Segment Start: Data extracts
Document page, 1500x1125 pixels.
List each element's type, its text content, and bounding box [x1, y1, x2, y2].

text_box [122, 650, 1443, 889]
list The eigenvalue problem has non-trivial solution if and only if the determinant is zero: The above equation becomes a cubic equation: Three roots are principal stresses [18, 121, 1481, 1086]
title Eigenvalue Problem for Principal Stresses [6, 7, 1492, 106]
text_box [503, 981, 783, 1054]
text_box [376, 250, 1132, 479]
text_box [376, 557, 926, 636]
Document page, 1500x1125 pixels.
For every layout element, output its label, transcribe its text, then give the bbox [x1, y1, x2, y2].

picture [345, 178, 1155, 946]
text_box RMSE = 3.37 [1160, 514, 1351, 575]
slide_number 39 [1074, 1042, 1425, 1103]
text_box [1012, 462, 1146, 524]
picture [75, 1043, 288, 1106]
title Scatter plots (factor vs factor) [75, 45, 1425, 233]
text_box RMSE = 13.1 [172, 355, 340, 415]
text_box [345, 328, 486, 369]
Segment End: Data extracts
- _Directions for this task_: I'd like the records returned exactly as they were written, please.

- _Result for this task_:
Document page, 1500x1125 pixels.
List each element's type, its text content, and bounding box [x1, y1, x2, y2].

text_box [122, 650, 1443, 889]
list The eigenvalue problem has non-trivial solution if and only if the determinant is zero: The above equation becomes a cubic equation: Three roots are principal stresses [18, 121, 1481, 1086]
title Eigenvalue Problem for Principal Stresses [6, 7, 1492, 106]
text_box [503, 981, 783, 1054]
text_box [376, 250, 1132, 479]
text_box [376, 557, 926, 636]
Document page, 1500x1125 pixels.
For every layout element, output its label, transcribe its text, then give the bbox [x1, y1, x2, y2].

picture [345, 178, 1155, 946]
text_box RMSE = 3.37 [1160, 514, 1351, 575]
slide_number 39 [1074, 1042, 1425, 1103]
text_box [1012, 462, 1146, 524]
picture [75, 1043, 288, 1106]
title Scatter plots (factor vs factor) [75, 45, 1425, 233]
text_box RMSE = 13.1 [172, 355, 340, 415]
text_box [345, 328, 486, 369]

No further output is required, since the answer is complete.